Search code examples
pythoncsvpandasmulti-index

Length mismatch error when scaling up multiIndex slicer on large dataset


I am trying to split imported csv files (timeseries) and manipulated them, using pandas MultiIndex Slicer command .xs(). The following df replicates the structure of my imported csv file.

import pandas as pd

df = pd.DataFrame(
    {'Sensor ID': [14,1,3,14,3],
    'Building ID': [109,109,109,109,109],
    'Date/Time': ["26/10/2016 14:31:14","26/10/2016 14:31:16", "26/10/2016 14:32:17", "26/10/2016 14:35:14", "26/10/2016 14:35:38"],
    'Reading': [20.95, 20.62, 22.45, 20.65, 22.83],
    })

df.set_index(['Sensor ID','Date/Time'], inplace=True)
df.sort_index(inplace=True)
print(df)

SensorList = [1, 3, 14]

for s in SensorList:
    df1 = df.xs(s, level='Sensor ID')

I have tested the code on a small excerpt of csv data and it works fine. However, when implementing with the entire csv file, I receive the error: ValueError: Length mismatch: Expected axis has 19562 elements, new values have 16874 elements.

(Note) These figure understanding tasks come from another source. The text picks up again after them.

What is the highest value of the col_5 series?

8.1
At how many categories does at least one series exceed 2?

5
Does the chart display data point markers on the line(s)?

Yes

Printing df.info() returns the following:

<class 'pandas.core.frame.DataFrame'>
MultiIndex: 65981 entries, (1, 2016-10-26 14:35:15) to (19, 2016-11-07 11:27:14)
Data columns (total 2 columns):
Building ID    65981 non-null int64
Reading        65981 non-null float64
dtypes: float64(1), int64(1)
memory usage: 1.5+ MB
None

Any tip on what may be causing the error?

EDIT

I inadvertently truncated my code, thus leaving it pointless in its current form. The original code resamples values into 15-minutes and 1-hour intervals.

with:

units = ['D1','D3','D6','D10']
unit_output_path = './' + unit + '/'

the loop does:

for s in SensorList:

    ## Slice multi-index to isolate all readings for sensor s
    df1 = df_mi.xs(s, level='Sensor ID')
    df1.drop('Building ID', axis=1, inplace=True)

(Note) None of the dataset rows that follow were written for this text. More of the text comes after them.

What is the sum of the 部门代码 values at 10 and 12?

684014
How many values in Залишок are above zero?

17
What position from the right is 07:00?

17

    ## Resample by 15min and 1hr intervals and exports individual csv files
    df1_15min = df1.resample('15Min').mean().round(1)
    df1_hr = df1.resample('60Min').mean().round(1)

Traceback:

File "D:\AN6478\AN6478_POE_ABo.py", line 52, in <module>
    df1 = df_mi.xs(s, level='Sensor ID')
  File "C:\Program Files\Anaconda3\lib\site-packages\pandas\core\generic.py", line 1736, in xs
    setattr(result, result._get_axis_name(axis), new_ax)
  File "C:\Program Files\Anaconda3\lib\site-packages\pandas\core\generic.py", line 2685, in __setattr__
    return object.__setattr__(self, name, value)
  File "pandas\src\properties.pyx", line 65, in pandas.lib.AxisProperty.__set__ (pandas\lib.c:44748)
  File "C:\Program Files\Anaconda3\lib\site-packages\pandas\core\generic.py", line 428, in _set_axis
    self._data.set_axis(axis, labels)
  File "C:\Program Files\Anaconda3\lib\site-packages\pandas\core\internals.py", line 2635, in set_axis
    (old_len, new_len))
ValueError: Length mismatch: Expected axis has 19562 elements, new values have 16874 elements

Solution

  • I can't tell you why exactly df1 = df_mi.xs(s, level='Sensor ID') raises the ValueError here. Where does df_mi come from?

    Here is an alternative using groupby which accomplishes what you want on your given dummy data frame without relying on multiIndex and xs. :

    # reset index to have DatetimeIndex, otherwise resample won't work
    df = df.reset_index(0)
    df.index = pd.to_datetime(df.index)
    
    # create data frame for each sensor, keep relevant "Reading" column
    grouped = df.groupby("Sensor ID")["Reading"]
    
    # iterate each sensor data frame
    for sensor, sub_df in grouped:
        quarterly = sub_df.resample('15Min').mean().round(1)
        hourly = sub_df.resample('60Min').mean().round(1)
    
        # implement your to_csv saving here
    

    Note, you could also use the groupby on the multiIndex with df.groupby(level="Sensor ID"), however since you want to resample later on, it is easier to drop Sensor ID from the multiIndex which simplifies it overall.